EXERCISE AIM — Update the records below by changing every "elev" to "elevation" and leaving all other text as it is. Leave the pictures out of your answer.

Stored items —
★ ★ ★
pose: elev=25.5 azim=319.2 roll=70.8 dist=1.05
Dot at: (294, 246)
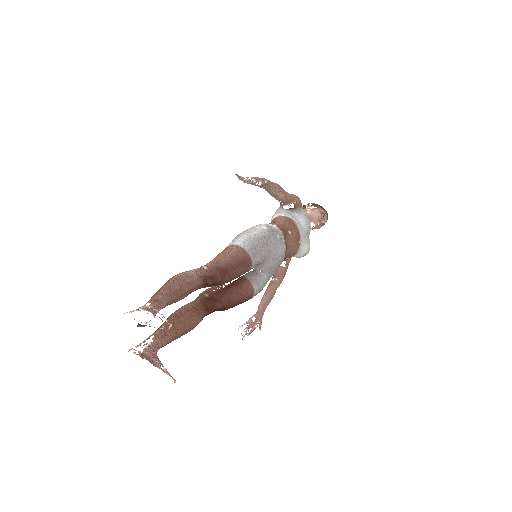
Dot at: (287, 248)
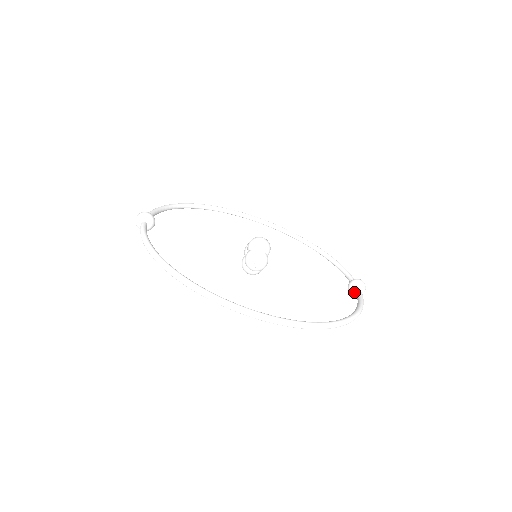
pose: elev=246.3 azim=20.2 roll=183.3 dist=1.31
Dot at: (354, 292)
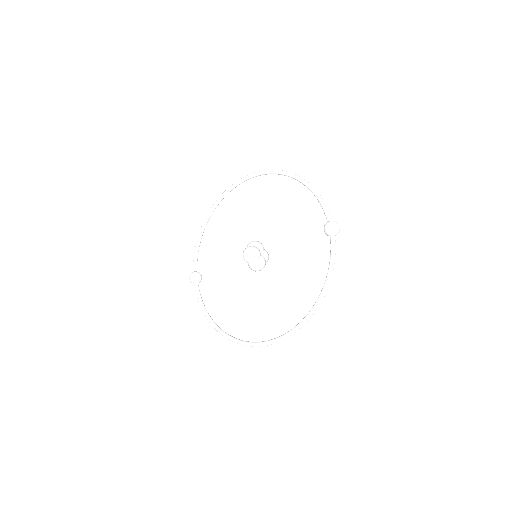
Dot at: occluded
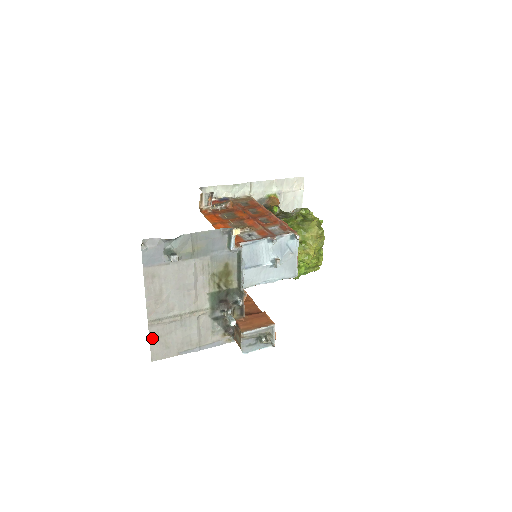
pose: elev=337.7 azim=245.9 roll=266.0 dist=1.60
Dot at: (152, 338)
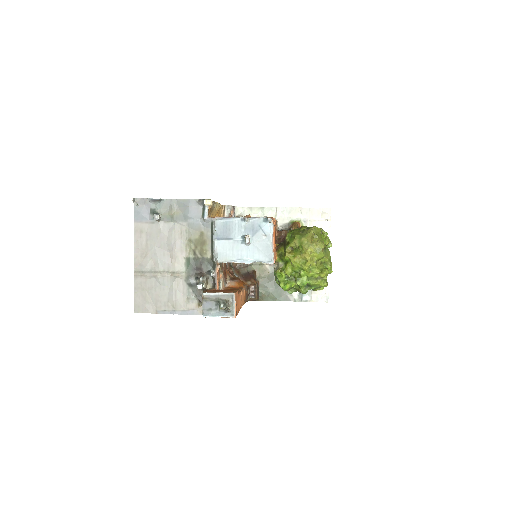
Dot at: (136, 289)
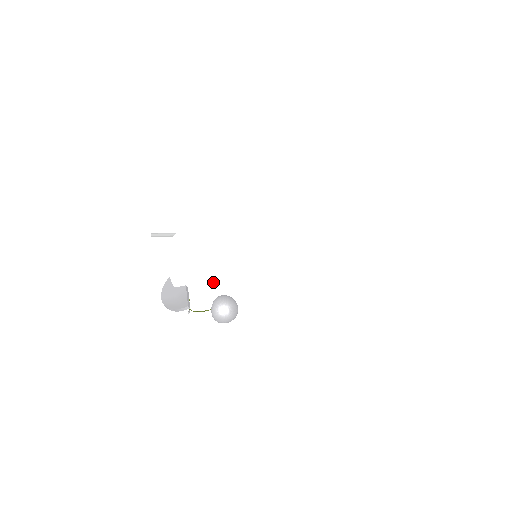
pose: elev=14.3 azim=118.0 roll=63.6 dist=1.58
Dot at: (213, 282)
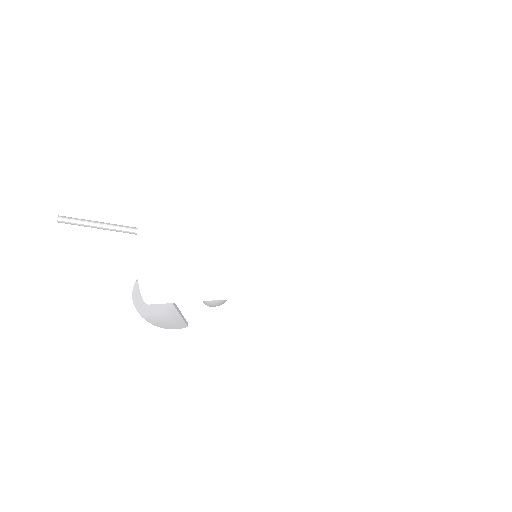
Dot at: occluded
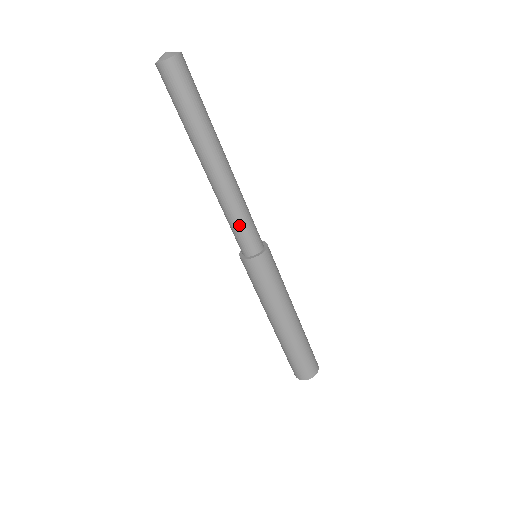
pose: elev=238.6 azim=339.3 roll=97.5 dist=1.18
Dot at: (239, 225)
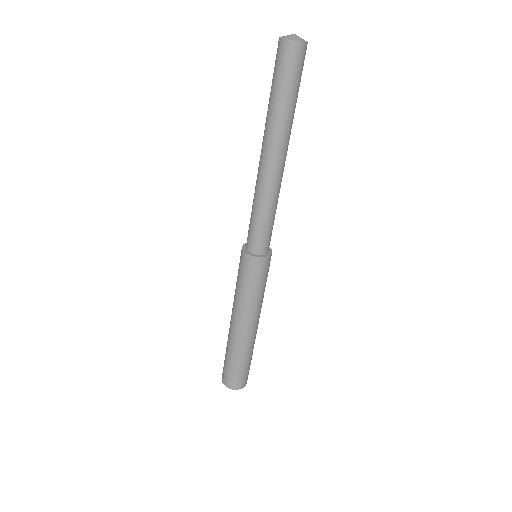
Dot at: (254, 218)
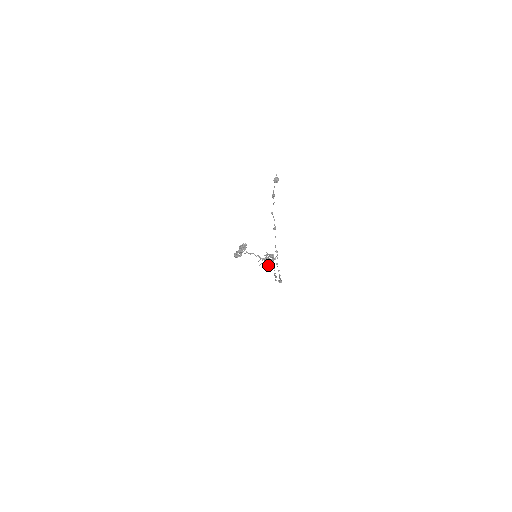
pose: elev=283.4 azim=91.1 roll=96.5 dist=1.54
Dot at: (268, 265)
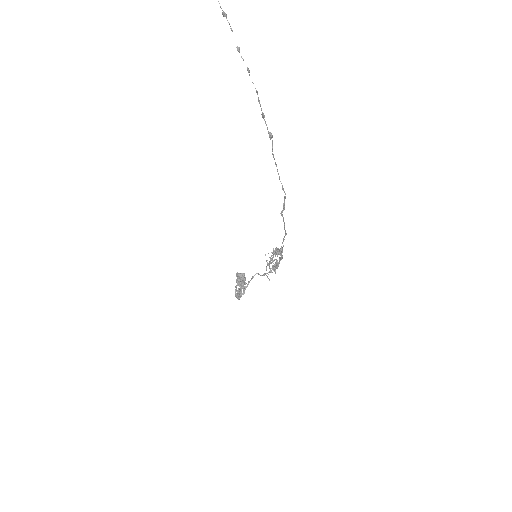
Dot at: (276, 260)
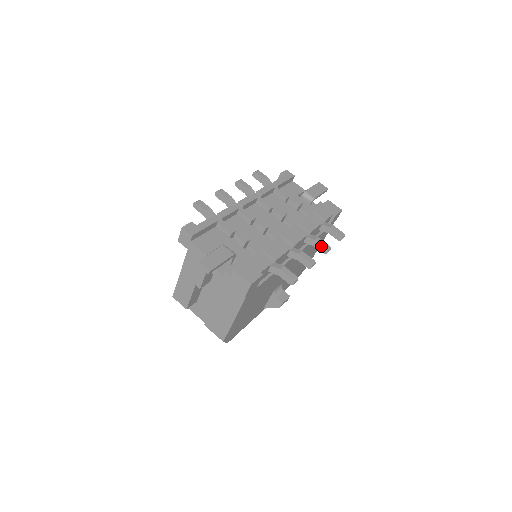
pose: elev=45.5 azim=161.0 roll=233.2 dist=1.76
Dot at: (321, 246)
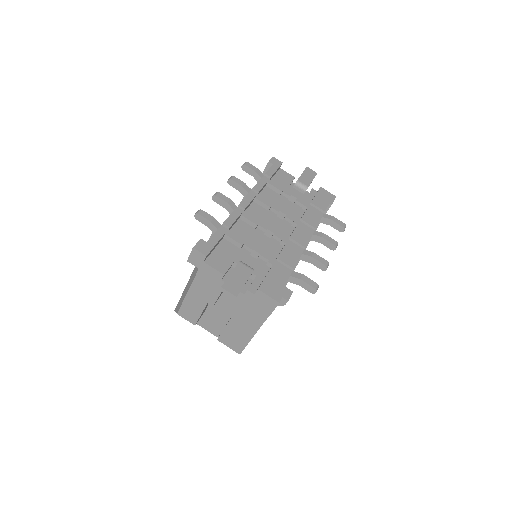
Dot at: (329, 243)
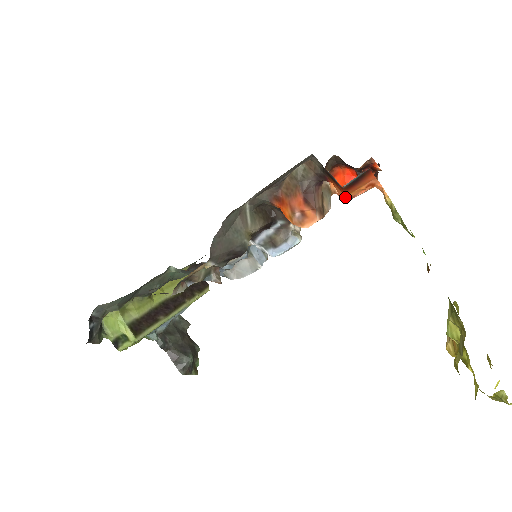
★ ★ ★
OUTPUT FOR THIS EXERCISE —
pose: elevation=25.5 azim=319.2 roll=70.8 dist=1.05
Dot at: (294, 246)
Dot at: (287, 248)
pose: elevation=246.3 azim=20.2 roll=183.3 dist=1.31
Dot at: (354, 292)
Dot at: occluded
pose: elevation=337.7 azim=245.9 roll=266.0 dist=1.60
Dot at: (152, 338)
Dot at: (136, 289)
pose: elevation=14.3 azim=118.0 roll=63.6 dist=1.58
Dot at: (213, 282)
Dot at: occluded
pose: elevation=238.6 azim=339.3 roll=97.5 dist=1.18
Dot at: (239, 225)
Dot at: (254, 218)
pose: elevation=283.4 azim=91.1 roll=96.5 dist=1.54
Dot at: (268, 265)
Dot at: (276, 260)
pose: elevation=45.5 azim=161.0 roll=233.2 dist=1.76
Dot at: (321, 246)
Dot at: (329, 243)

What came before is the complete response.